Thought you meant how many vans. 8O


----------



## greenasthegrass (Oct 27, 2007)

I did its muppet who has longings for bus driving! do you think we would need to make an appointment or just turn up?


----------



## ksebruce (Nov 5, 2006)

The people at Midgleys are great folks i'm sure if you turn up they will make you welcome. They did me.


----------



## time-traveller (Apr 23, 2007)

Rust? What is there to rust? I thought the bodies were made of glass fibre, aluminium and plastic.



RichardnGill said:


> We looked at some new ones last year which were rusting at the bottom of the front window. At the NEC this year we noticed they now have a plastic cover at the bottom of the front window, but is this just to hid the rust?
> 
> We also though they were built to a price and you could tell. The table at the front was particularry flimsy looking
> 
> ...


----------



## ksebruce (Nov 5, 2006)

You are right TT. Went back yesterday and went through the van with a fine tooth comb. There is no metal to rust!!!  

We are now on our second Burstner coach built and I have to say the quality of the Itineo is way better 8O 

Driving it is a dream, so smooth, no roll and the torque is amazing. Easily takes roundabouts in third.

Anyway right or wrong it's now ours.


----------



## greenasthegrass (Oct 27, 2007)

Fantastic KSE - we are going on 19th Dec day trip Zoe and myself hopefully Russ when he gets back.
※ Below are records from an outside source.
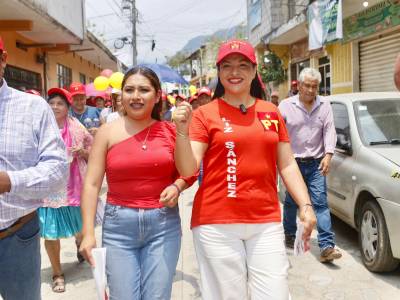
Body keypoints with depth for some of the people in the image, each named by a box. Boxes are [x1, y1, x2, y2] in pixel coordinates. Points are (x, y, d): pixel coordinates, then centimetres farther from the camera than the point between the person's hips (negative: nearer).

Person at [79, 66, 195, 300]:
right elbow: (92, 184, -3)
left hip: (164, 224, 1)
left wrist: (176, 187, -10)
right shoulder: (108, 132, -2)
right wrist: (88, 232, -8)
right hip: (119, 224, -1)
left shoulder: (170, 131, 1)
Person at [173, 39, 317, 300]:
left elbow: (287, 165, 12)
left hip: (267, 222, 3)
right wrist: (183, 130, -22)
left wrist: (306, 205, 3)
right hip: (217, 224, -3)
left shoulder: (271, 112, 10)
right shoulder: (205, 114, -2)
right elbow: (187, 169, -8)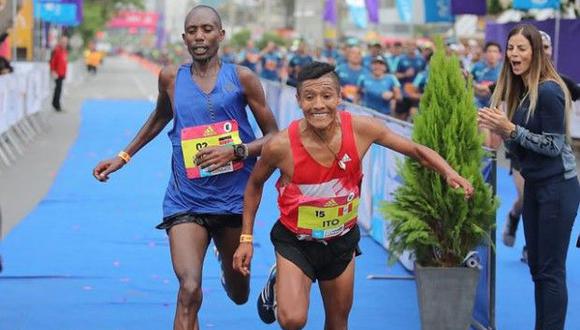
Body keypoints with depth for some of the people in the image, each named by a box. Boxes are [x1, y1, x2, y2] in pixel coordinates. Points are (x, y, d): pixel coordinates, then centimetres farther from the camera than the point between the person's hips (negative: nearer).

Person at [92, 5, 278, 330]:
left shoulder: (242, 77, -3)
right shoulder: (171, 78, 3)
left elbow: (273, 136, -1)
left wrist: (235, 151, -18)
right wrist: (124, 156, 24)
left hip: (234, 201, 1)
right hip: (186, 202, 0)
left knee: (239, 294, 20)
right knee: (190, 291, -23)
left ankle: (230, 270, 58)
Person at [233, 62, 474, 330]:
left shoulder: (361, 129, -19)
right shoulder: (281, 146, -24)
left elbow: (417, 151, -8)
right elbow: (255, 184, -4)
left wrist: (449, 173, -26)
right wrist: (246, 238, -3)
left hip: (342, 240, 3)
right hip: (296, 241, -3)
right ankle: (276, 285, 13)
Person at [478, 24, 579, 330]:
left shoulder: (548, 91, -17)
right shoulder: (520, 91, 9)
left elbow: (553, 146, -18)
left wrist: (511, 129, -23)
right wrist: (500, 130, -5)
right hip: (533, 186, 9)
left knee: (551, 270, -4)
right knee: (536, 267, 14)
Which one did you get? and colour of interior?

Regards

Janet


----------



## Rapide561 (Oct 1, 2005)

*Itineo*

Hi

Can you go the day after Greenie? I can't do the 12th?

Russell


----------



## greenasthegrass (Oct 27, 2007)

It was 19th anyway - can you do that date?


----------



## ksebruce (Nov 5, 2006)

We got the LB690. It's their demo van so no choice in color it's the red. Seems a tad bright at first but we got used to it very quickly and it feels "warm". £4500 worth of extras and a good price which more than makes up for it being 9 months old. Pick it up on 17th Dec. if all goes well. It's the 2008 model which I actually prefer.


----------



## greenasthegrass (Oct 27, 2007)

ooh how did it go then? am going tomorrow or at least this weekend. :lol: 

Greenie


----------